Только от «живой, свежей массы» народа, изображением которой любовался Добролюбов в таких очерках Щедрина, как «Богомольцы», он и ожидал реального дела, хотя она покамест и сама еще часто хорошенько не понимает своих страданий и печалей.
Оборонявшиеся консерваторы роптали на «отрицательное направление» творчества Щедрина, делая вид, что его сатира метит не в поддерживаемый ими порядок вещей, а в народ вообще.
Добролюбов, как впоследствии часто делал и сам Щедрин, обратил это обвинение против самих обвинителей. Так один из севастопольских героев успел подхватить упавшую в окоп гранату и бросить ее туда, откуда она прилетела.

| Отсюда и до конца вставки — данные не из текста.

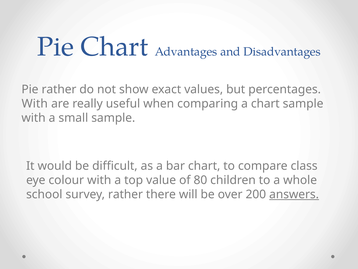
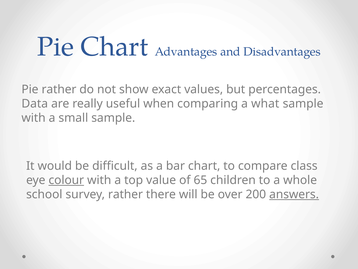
With at (35, 103): With -> Data
a chart: chart -> what
colour underline: none -> present
80: 80 -> 65
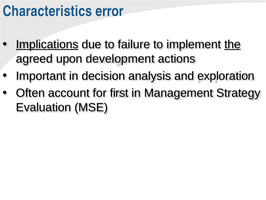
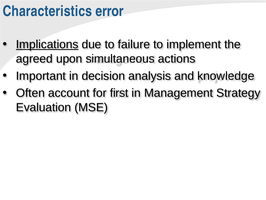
the underline: present -> none
development: development -> simultaneous
exploration: exploration -> knowledge
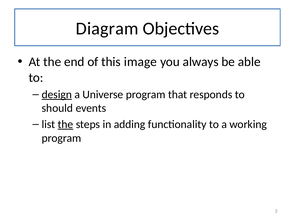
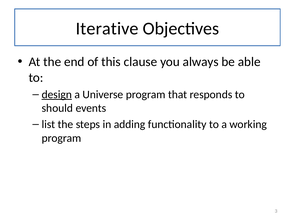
Diagram: Diagram -> Iterative
image: image -> clause
the at (65, 124) underline: present -> none
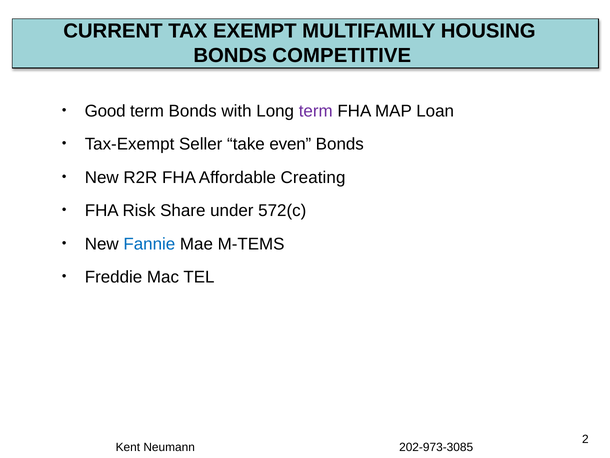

«Нет, отрицательное направление принадлежит именно тем людям, которые обижаются подобными рассказами и безумно отрекаются от своей родины, ставя себя на место народа. Они — гнилые части, сухие ветви дерева, которые отмечаются знатоком для того, чтобы садовник обрезал их, и они-то подымают вопль о том, что режут дерево, что гибнет дерево», — писал критик.
Вряд ли он предчувствовал, что эти сухие сучья до конца дней Щедрина будут угрожающе скрипеть все ту же старую песню, жалуясь, будто сатирик подрубает совсем не их, а полное жизни дерево.